Instructions to follow — I would like each line of the data that holds the word "Республика" copied out.

─── Material for this task ───

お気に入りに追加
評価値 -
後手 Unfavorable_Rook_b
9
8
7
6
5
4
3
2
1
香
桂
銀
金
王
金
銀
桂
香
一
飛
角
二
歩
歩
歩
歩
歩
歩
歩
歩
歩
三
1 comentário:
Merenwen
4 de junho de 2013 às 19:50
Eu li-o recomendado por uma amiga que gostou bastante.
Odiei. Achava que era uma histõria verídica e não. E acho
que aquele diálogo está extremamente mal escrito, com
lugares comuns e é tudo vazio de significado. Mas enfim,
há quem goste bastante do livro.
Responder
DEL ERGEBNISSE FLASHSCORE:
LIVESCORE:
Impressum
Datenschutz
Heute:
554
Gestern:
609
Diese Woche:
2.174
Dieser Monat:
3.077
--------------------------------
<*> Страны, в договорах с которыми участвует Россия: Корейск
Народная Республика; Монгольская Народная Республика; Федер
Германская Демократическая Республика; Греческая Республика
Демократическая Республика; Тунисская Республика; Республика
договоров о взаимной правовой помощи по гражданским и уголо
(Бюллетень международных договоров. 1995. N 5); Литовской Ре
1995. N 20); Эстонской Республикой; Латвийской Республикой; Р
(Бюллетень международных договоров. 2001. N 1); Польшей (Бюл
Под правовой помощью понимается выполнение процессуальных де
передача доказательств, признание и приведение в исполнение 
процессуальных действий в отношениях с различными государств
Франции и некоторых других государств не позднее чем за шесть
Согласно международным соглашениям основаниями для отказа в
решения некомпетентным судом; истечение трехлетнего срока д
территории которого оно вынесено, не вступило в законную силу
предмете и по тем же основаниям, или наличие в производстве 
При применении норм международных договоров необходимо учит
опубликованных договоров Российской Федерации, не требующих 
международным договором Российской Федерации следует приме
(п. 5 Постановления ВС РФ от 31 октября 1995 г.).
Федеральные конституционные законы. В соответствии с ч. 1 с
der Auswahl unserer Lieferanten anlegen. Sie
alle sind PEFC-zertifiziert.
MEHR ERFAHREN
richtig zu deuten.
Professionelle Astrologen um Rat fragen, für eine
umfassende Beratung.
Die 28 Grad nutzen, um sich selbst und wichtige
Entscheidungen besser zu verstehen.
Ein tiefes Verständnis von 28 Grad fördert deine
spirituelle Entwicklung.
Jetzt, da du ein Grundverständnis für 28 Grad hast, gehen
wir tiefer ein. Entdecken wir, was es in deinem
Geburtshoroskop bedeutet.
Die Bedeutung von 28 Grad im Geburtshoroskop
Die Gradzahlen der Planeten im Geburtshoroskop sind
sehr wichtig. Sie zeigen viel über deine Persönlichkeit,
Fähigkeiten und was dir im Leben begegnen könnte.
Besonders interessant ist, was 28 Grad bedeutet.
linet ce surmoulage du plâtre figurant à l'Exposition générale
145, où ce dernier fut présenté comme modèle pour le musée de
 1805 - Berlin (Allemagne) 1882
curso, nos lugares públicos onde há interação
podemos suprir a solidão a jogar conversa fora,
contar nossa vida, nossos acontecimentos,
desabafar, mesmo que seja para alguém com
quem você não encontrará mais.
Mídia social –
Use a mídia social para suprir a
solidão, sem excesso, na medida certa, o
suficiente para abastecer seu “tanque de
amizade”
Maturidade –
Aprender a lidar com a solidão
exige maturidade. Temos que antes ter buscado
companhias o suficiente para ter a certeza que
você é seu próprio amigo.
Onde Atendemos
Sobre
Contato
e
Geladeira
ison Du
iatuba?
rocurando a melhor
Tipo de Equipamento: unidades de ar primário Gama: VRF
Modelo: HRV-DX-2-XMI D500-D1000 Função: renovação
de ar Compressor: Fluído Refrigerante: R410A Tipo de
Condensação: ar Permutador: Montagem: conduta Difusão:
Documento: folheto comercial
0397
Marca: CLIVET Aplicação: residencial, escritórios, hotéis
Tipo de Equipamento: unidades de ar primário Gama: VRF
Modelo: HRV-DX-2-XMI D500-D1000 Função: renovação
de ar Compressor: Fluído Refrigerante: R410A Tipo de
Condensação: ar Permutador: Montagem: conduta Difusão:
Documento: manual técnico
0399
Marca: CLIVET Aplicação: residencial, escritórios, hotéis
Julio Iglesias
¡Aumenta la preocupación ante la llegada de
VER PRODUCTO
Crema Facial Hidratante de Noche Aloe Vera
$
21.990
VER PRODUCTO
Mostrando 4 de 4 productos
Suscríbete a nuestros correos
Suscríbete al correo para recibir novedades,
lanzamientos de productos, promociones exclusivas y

───

Solved exercise —
Народная Республика; Монгольская Народная Республика; Федер
Германская Демократическая Республика; Греческая Республика
Демократическая Республика; Тунисская Республика; Республика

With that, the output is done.